Au cours de « Guerre de Porcelaine », nous voyons l'œuvre de Léontiev et Stasenko dans les moindres détails, de sa genèse à sa réalisation, puis battue par le conflit armé. Mais bien que la porcelaine soit le motif central du film, une métaphore de l'esprit humain et de son étrange capacité à endurer malgré ce qui semble être une fragilité, le travail de caméra de Stefanov est incontournable. Il a un énorme talent, et même si tous les plans du film ne sont pas l'œuvre de Stefanov, les images qu'il crée sont à couper le souffle et extraordinaires.

« Porcelain War » fait ce que font de nombreux documentaires de guerre en plaçant un conflit plus vaste dans un contexte intime. Cela aide certainement que Léontiev, Stasenko et Stefanov soient des personnes attachantes, réfléchies et émotives, avec des histoires poignantes – Stefanov a dû conduire 100 km sans freins pour sauver sa famille de la zone de guerre – et des moments calmes et magnifiques. Ils vivent au milieu de l'histoire et ont déjà le sens de la perspective. « Les mauvaises personnes ne sont pas aussi créatives pour être mauvaises, disent-ils, que les bonnes personnes pour être bonnes. »

La bonté de « Porcelain War » transparaît. Les chiens errants se blottissent contre les Ukrainiens dans les tunnels du métro alors qu’ils attendent ensemble la dévastation (une image qui vous restera gravée), mais cette bonté a été tempérée par l’aspect pratique du conflit armé. Slava Leontyev ne semble pas passer autant de temps à créer de l'art en porcelaine qu'à former des civils à l'utilisation des armes à feu, et nous regardons Anya peindre avec amour les drones que l'unité armée centrale du film utilise pour larguer des bombes sur les envahisseurs russes.

Nous passons beaucoup de temps avec cette unité, donc au moment où la pièce maîtresse du film émerge, ce n'est pas seulement époustouflant mais alarmant. Équipés de caméras, ils se faufilent à travers les villes en évitant les explosions et en évacuant l'infanterie. La cinématographie « Vous êtes là » est facile à tenir pour acquise lorsque les personnes impliquées ne sont pas réellement là, comme c'est généralement le cas dans les films de guerre fictifs. Même dans les documentaires, les images peuvent parfois paraître plus historiques que personnelles. L’intensité avec laquelle « Porcelain War » présente ses horreurs vous renversera.
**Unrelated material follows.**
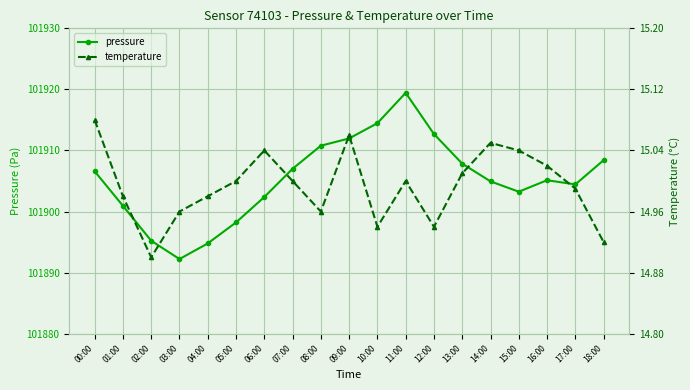

Reading left to right, what are all the values shown in this chart?

pressure: 00:00=101906.6	01:00=101900.9	02:00=101895.2	03:00=101892.2	04:00=101894.8	05:00=101898.2	06:00=101902.4	07:00=101907.0	08:00=101910.8	09:00=101912.0	10:00=101914.5	11:00=101919.4	12:00=101912.7	13:00=101907.8	14:00=101904.9	15:00=101903.2	16:00=101905.1	17:00=101904.4	18:00=101908.4
temperature: 00:00=15.1	01:00=15.0	02:00=14.9	03:00=15.0	04:00=15.0	05:00=15.0	06:00=15.0	07:00=15.0	08:00=15.0	09:00=15.1	10:00=14.9	11:00=15.0	12:00=14.9	13:00=15.0	14:00=15.1	15:00=15.0	16:00=15.0	17:00=15.0	18:00=14.9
Il est difficile de faire un film de guerre, quel qu'il soit, qui ne glorifie pas la guerre. Même trouver de la profondeur dans sa tragédie peut risquer d’élever l’un des pires éléments de l’histoire humaine à quelque chose avec une signification plus profonde, comme si sa signification avait une sorte de valeur. « La guerre de porcelaine » pénètre brièvement dans ces eaux, avec des images héroïques d'entraînement aux armes civiles, mais en ressort à nouveau. La seule excitation ici est superficielle. Votre pouls ne bat pas d’enthousiasme mais de peur. La profondeur vient du rejet de la violence et de la détermination à surmonter ses conséquences et à créer un art puissant, quelles que soient les circonstances entourant sa genèse.

« Porcelain War » fait ce qu'il entreprend, nous plongeant dans une épreuve cauchemardesque mais nous entourant de personnages merveilleux : la plupart sont des humains, certains sont en porcelaine et un chien très mignon. Il capture des moments de décence, des moments de méchanceté et un conflit politique plus large dans une perspective à laquelle tout le monde peut comprendre, peu importe où il se trouve ou ce qu'il en sait. Elle ne semble pas aussi fragile que les figurines en porcelaine de Léontiev et Stasenko. C'est le public qui risque de se briser.

« Porcelain War » est un titre vendu à Sundance.